How to overcome the limits of traditional therapies
Sometimes, however, it is difficult, if not impossible, to be able to take advantage of the environment to practice. Thus, together with the exhibitions in imagination, new techniques and methods are always studied to face their fears.
The development of technology, including the virtual reality (VR), is increasingly used and integrated, within traditional psychotherapeutic approaches, to facilitate and optimize the paths of change. Virtual reality is a computerized, visual or environmental simulation, which generates increasingly realistic experiential sensations.

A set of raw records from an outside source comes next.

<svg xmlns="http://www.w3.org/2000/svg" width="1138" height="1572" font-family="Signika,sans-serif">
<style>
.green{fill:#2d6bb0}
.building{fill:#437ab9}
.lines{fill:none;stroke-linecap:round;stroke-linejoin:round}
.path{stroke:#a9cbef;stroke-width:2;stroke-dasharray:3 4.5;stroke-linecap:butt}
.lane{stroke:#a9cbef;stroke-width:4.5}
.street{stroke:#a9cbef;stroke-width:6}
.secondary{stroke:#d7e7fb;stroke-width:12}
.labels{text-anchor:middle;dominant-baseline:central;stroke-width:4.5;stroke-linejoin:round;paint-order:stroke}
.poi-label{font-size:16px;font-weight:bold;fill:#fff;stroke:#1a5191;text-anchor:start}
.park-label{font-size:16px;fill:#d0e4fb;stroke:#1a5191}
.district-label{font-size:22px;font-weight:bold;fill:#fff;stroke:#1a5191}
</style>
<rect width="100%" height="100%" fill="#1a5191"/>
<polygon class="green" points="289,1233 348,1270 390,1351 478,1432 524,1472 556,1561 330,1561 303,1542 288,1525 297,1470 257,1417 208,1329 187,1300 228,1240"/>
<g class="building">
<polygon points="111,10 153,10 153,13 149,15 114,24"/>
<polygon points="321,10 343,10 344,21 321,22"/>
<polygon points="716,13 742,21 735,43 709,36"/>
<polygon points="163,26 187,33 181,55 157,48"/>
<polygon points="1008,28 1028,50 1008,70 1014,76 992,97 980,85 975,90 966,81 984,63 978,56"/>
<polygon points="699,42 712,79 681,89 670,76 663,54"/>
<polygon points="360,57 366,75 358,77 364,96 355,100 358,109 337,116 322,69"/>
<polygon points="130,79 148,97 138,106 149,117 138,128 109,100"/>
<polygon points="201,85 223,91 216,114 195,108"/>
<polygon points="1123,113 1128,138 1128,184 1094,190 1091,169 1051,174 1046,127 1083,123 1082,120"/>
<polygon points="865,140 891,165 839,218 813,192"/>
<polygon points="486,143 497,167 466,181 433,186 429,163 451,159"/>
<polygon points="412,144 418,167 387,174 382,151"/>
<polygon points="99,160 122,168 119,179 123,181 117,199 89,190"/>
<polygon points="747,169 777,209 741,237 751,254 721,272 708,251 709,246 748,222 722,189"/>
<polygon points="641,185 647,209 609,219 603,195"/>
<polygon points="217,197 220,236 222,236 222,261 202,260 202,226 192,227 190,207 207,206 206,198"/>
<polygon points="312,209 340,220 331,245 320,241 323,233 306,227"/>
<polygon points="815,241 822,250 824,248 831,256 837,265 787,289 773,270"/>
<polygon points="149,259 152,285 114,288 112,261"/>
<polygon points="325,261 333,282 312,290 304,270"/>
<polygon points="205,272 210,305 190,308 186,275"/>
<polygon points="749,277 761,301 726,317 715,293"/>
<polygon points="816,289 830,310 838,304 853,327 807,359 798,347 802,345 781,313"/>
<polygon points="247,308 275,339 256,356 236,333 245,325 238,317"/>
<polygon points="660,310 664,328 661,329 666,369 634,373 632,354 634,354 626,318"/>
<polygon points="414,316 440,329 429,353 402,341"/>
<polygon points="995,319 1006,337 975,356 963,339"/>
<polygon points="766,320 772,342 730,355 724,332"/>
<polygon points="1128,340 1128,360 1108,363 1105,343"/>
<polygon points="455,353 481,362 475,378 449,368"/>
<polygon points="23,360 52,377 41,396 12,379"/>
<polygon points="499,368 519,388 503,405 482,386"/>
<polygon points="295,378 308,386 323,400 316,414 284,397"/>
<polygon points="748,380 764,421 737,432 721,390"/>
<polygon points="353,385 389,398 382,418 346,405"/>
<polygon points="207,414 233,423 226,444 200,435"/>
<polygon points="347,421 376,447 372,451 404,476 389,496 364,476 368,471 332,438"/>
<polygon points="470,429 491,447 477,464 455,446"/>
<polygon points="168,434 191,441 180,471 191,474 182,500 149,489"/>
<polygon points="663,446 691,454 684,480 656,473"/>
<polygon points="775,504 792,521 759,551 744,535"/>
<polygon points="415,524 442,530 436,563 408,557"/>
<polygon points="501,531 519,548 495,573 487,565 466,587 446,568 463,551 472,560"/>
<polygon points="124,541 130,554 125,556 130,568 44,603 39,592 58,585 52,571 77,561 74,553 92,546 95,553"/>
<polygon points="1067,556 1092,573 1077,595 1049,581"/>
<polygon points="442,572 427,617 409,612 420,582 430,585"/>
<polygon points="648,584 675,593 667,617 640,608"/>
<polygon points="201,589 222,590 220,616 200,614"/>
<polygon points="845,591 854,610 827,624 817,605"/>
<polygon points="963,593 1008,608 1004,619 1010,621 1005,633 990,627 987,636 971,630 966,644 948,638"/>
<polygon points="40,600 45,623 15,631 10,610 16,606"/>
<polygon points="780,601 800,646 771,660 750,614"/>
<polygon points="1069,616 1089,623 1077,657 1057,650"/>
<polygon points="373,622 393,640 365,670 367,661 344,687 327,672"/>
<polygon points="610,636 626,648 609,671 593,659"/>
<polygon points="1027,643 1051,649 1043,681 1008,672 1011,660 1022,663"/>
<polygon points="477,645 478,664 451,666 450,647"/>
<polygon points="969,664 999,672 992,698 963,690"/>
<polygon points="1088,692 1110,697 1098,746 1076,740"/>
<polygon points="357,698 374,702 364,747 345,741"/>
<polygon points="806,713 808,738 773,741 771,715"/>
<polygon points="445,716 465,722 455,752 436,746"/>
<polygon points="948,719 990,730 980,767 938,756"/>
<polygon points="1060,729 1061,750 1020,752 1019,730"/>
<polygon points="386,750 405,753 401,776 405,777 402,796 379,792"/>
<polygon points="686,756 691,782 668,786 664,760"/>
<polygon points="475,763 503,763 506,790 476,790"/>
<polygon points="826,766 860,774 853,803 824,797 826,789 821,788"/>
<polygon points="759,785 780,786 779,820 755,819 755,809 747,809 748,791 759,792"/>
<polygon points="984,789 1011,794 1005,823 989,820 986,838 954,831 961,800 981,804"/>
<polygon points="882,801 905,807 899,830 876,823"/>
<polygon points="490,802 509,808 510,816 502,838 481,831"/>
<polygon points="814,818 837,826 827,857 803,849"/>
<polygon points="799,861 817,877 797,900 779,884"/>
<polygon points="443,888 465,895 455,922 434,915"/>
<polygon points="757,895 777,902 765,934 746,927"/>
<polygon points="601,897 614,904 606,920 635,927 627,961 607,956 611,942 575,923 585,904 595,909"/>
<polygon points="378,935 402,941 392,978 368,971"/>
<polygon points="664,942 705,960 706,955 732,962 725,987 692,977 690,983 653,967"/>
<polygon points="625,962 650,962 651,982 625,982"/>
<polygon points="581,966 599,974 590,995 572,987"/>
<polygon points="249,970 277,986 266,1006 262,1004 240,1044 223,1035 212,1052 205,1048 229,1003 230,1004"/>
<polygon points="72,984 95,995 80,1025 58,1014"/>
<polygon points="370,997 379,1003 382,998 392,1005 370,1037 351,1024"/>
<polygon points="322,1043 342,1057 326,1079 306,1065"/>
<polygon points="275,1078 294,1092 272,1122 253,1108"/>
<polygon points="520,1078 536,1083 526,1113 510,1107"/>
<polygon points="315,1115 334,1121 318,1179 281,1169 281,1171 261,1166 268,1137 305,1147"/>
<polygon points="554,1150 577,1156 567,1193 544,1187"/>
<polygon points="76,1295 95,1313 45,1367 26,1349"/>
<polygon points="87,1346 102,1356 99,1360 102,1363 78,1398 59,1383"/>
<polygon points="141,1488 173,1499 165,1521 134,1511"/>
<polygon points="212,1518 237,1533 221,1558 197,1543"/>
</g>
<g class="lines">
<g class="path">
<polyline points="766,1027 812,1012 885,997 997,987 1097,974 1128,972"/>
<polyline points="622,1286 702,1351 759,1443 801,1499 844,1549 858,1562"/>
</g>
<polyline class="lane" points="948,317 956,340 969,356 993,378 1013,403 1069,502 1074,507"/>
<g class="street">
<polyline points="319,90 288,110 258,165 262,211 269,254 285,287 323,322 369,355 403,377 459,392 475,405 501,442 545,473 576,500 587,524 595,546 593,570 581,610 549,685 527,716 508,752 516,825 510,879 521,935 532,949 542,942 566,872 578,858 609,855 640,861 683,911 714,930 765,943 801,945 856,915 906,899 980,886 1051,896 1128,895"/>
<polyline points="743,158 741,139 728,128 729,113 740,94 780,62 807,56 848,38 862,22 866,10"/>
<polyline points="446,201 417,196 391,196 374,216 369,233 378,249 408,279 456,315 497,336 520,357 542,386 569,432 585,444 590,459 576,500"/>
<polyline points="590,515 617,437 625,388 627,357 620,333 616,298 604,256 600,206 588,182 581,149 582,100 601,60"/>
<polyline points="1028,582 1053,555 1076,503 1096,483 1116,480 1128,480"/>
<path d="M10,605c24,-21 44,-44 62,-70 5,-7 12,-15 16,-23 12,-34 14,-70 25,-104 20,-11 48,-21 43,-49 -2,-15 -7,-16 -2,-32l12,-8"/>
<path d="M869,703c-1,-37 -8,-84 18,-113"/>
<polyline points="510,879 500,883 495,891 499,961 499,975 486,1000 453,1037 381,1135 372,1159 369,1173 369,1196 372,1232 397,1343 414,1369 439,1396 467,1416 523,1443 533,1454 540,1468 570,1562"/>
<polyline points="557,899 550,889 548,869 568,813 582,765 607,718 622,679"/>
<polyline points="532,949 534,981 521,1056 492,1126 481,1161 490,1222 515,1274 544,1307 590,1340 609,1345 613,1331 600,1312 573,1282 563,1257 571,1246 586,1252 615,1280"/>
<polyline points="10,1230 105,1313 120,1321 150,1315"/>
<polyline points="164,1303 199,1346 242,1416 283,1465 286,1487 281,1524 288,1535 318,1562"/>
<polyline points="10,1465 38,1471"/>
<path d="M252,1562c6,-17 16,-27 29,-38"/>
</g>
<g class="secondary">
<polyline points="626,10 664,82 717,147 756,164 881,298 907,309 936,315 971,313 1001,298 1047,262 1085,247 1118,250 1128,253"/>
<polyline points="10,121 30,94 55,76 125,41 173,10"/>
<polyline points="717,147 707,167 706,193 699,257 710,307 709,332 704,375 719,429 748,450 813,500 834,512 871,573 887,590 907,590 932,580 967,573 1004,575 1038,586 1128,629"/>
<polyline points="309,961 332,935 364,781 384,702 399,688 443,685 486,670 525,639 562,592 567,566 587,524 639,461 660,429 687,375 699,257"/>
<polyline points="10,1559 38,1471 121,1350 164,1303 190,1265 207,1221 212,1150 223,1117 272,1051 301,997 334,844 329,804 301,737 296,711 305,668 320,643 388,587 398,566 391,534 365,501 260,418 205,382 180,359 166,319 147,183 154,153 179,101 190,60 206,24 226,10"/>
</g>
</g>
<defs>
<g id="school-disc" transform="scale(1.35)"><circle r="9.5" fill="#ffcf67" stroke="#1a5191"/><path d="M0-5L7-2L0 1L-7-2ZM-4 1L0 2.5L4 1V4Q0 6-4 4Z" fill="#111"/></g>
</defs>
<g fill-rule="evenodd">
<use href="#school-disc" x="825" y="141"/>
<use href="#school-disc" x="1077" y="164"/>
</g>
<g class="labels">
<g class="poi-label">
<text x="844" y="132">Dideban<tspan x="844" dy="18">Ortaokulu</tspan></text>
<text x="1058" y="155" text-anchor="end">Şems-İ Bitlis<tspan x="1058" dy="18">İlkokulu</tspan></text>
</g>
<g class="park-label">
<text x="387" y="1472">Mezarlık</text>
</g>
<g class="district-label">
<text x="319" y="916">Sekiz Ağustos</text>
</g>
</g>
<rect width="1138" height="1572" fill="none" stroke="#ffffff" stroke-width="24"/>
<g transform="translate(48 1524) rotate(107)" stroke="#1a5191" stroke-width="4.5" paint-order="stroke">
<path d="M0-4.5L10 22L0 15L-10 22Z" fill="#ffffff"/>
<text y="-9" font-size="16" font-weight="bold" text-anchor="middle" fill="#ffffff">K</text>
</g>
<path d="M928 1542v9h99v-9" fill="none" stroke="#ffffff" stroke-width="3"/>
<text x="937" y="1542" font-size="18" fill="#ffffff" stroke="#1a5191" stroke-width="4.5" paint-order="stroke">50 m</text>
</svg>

Unlike traditional therapeutic approaches, virtual reality can simulate problematic situations that are difficult to achieve in reality. With the same paradigm of in vivo exhibitions, the simulation of phobic stimuli can be gradually introduced to help people overcome their ailments.
VR therapeutic approaches reported encouraging results in improving the conditions of the patients treated, both from a cognitive and physiological point of view (Pereira et al., 2020).
The effectiveness of the treatments, regarding the temporal criterion, can be further improved thanks to “condensed therapies”, through the use of technological applications such as the VR (Nimnual & Yossatororn, 2019).
Bibliography
- Carney, CE, Moss, Tg, Atwood, Me, Crowe, BM, and Andrews, AJ (2014). Are Poor Sleepers Afraid of the Dark? A Preliminary Investigation, Journal of Experimental Psychopathology Jep Volume 5, Issue 1, 2-13
- Hofmann, SG, & Smits, Ja (2008). Cognitive-Behavoral Therapy for adult Anxiety Disorders: A Meta-Analysis of Randomized Placebo-Controlled Trials. Journal of Clinical Psychiatry69, 621–632.
- Milosevic, I., & McCabe, Re (2015). Phobias: The Psychology of Irrational Fear: The Psychology of Irrational Fear, ABC-CLIO
- Nimnual, R., & Yossator, Y. (2019). Therapeutic Virtual Reality for Nylecthophobic Disorder. Icvars ’19: Proceedings of the 2019 3rd International Conference on Virtual and Augmented Reality Simulation, Pages 11–15
- Norton, PJ, & Price EC (2007). A Meta-Aalytic Review of Adult Cognitive-BEHAVIORAL TREATMENT OUTCOME ACROSS THE ANXIETY DISORDERS. Journal of Nervous and Mental Disease195: 521–531.
- Pereira, JS, Faêda, LM, and Coelho, AM (2020) “Evolution of Vret to Assist in the Treatment of Phobias: A Systematic Review,” 2020 22nd Symposium On Virtual and Augmented Reality (SVR)pp. 386-390.
- Tillfors, M. (2004). Why Do Some Individuals Develop Social Phobia? A review with emphasis on the neurobiological influenceces. North J Psychiatry 58: 267–276.